Don’t Step In Front Of The Bull
I’m running a bit short on time this morning as I spent a good portion of it figuring out a tricky math problem I needed to solve for my one of my new short term momo indicators (i.e. a Laplace bubble). Big kudos to the Gold Gerb who didn’t hand me the solution on a platter but at least pointed me into the right direction (for which he was richly rewarded). Albeit a bit rusty in the calculus department I was able to take it from there and figure out how to process my input successfully. Of course in hindsight the solution is rather trivial, and actually confirmed one of my early ideas, but just in trading hindsight is 20/20. And in the end only results count.

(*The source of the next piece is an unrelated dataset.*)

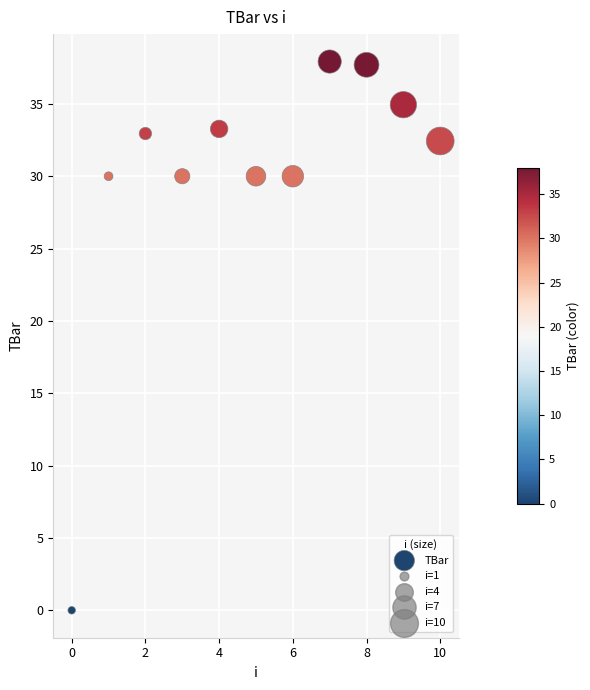

What is the average Y value?

29.9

I’m running a bit too late for posting setups but at the danger of stating the obvious I nevertheless wanted to issue a stern warning to any of you who may feel tempted to ‘sell the rip’ or ‘fade the crowd’ or try anything stupid just to be contrarian. Quite often the crowd is right and if in doubt follow the tape higher.

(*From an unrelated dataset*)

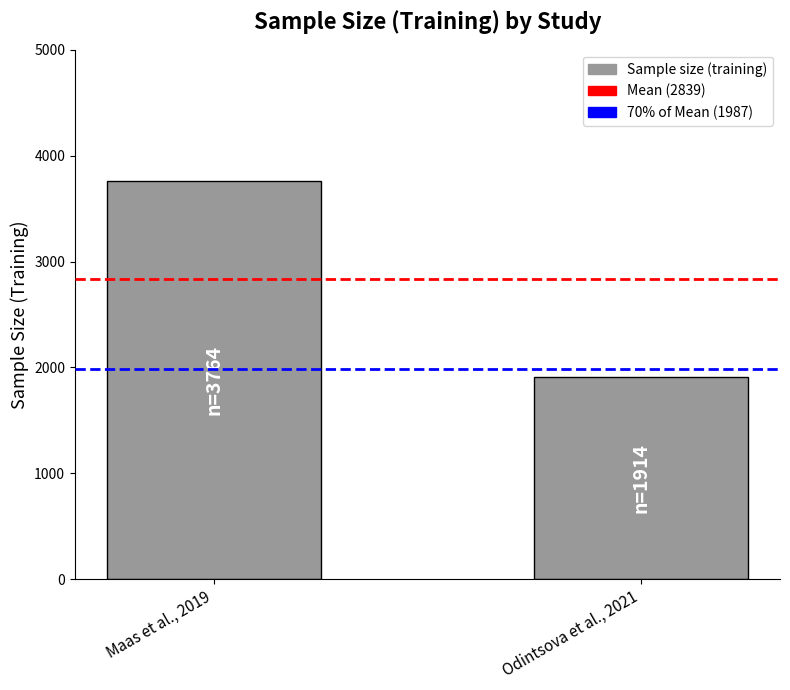

Is it true that the value at Maas et al., 2019 is 5362?

False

Equities have been on a tear for weeks and despite lacking in breadth and momentum (see my massive momo post yesterday) are not encountering anything substantial in terms of resistance. Neither the futures or the actual S&P cash index are giving us any technical context we could hang our hats onto at this moment. Shown above is the latter which only features a last bastion of technical resistance near 2104 in the form of a small cluster of monthly Net-Line Sell Levels (NLSLs). Whether or not that actually will stave off or even diminish any bullish momentum remains to be seen. But at minimum let’s wait and see once we get there. Never step in front of a train, bus, bull, bullet, or any other fast moving object in general.
I’ll tack on a few more charts here later today if I run into anything interesting.